5. Terugbetaling van subsidies en renteloze voorschotten

5.1. Subsidies als genoemd onder 2.1 en 2.3 dienen over het algemeen voor de helft te worden terugbetaald

  • wanneer de student zijn/haar studie niet voltooit;

  • wanneer de student binnen vier jaar na voltooiing van zijn/haar studie elders gaat werken, ondanks werkmogelijkheden binnen de Oud-Katholieke Kerk van Nederland op het niveau van zijn/haar opleiding.

5.2. Renteloze voorschotten dienen altijd te worden terugbetaald, tenzij er redenen bestaan die het bestuur doen besluiten tot vervallenverklaring van de schuld.

5.3. De terugbetalingsregeling start op 1 januari volgend op de einddatum van de opleiding of de periode waarover de subsidie of het voorschot is toegekend en uitgekeerd. Vervolgens is er een aanloopfase van 2 jaar; in deze periode hoeft niet terugbetaald te worden (dit mag natuurlijk wel).

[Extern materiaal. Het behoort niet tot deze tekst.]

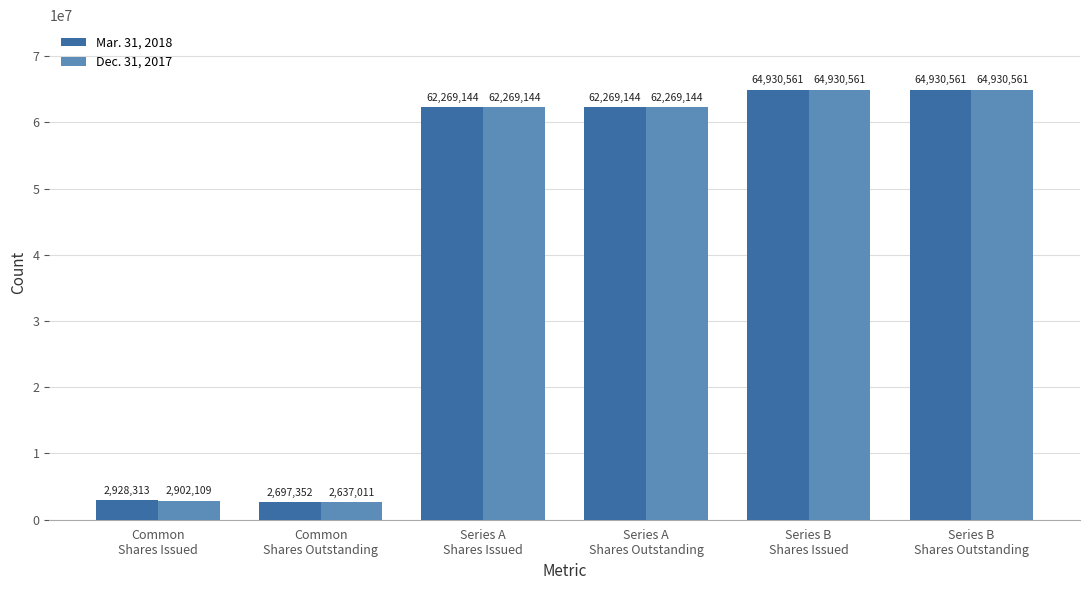

How many bars are there in each group?

2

Vervolgens start de aflosfase van in principe 10 jaar, waarin per maand een bedrag gelijk aan de totale schuld gedeeld door 120 (10 jaar x 12 maanden) dient te worden afgelost. Het minimumbedrag dat per maand moet worden afgelost bedraagt € 10.

5.4. In geval van aflossingsproblemen treedt degene die moet aflossen in overleg met het bestuur. Op basis van informatie over het inkomen kan het bestuur besluiten het aflossingsbedrag per maand te verlagen.

5.5. De schuld zal in het algemeen zijn afgelost 10 jaar nadat met aflossen is begonnen. Wanneer dit niet het geval is, kan de aflosfase bij wijze van uitzondering maximaal 15 jaar omvatten.

6. Voorlichting aan de studenten

De studenten van het Oud-Katholiek Seminarie worden via de website van het studiefonds op de hoogte gesteld van de subsidiemogelijkheden en van de wijze waarop een aanvraag bij de coördinator kan worden ingediend.

Daarnaast is er de website van het seminarie met informatie over de studie.

Algemene informatie over de Oud-Katholieke Kerk is te vinden op de website van de landelijke kerk.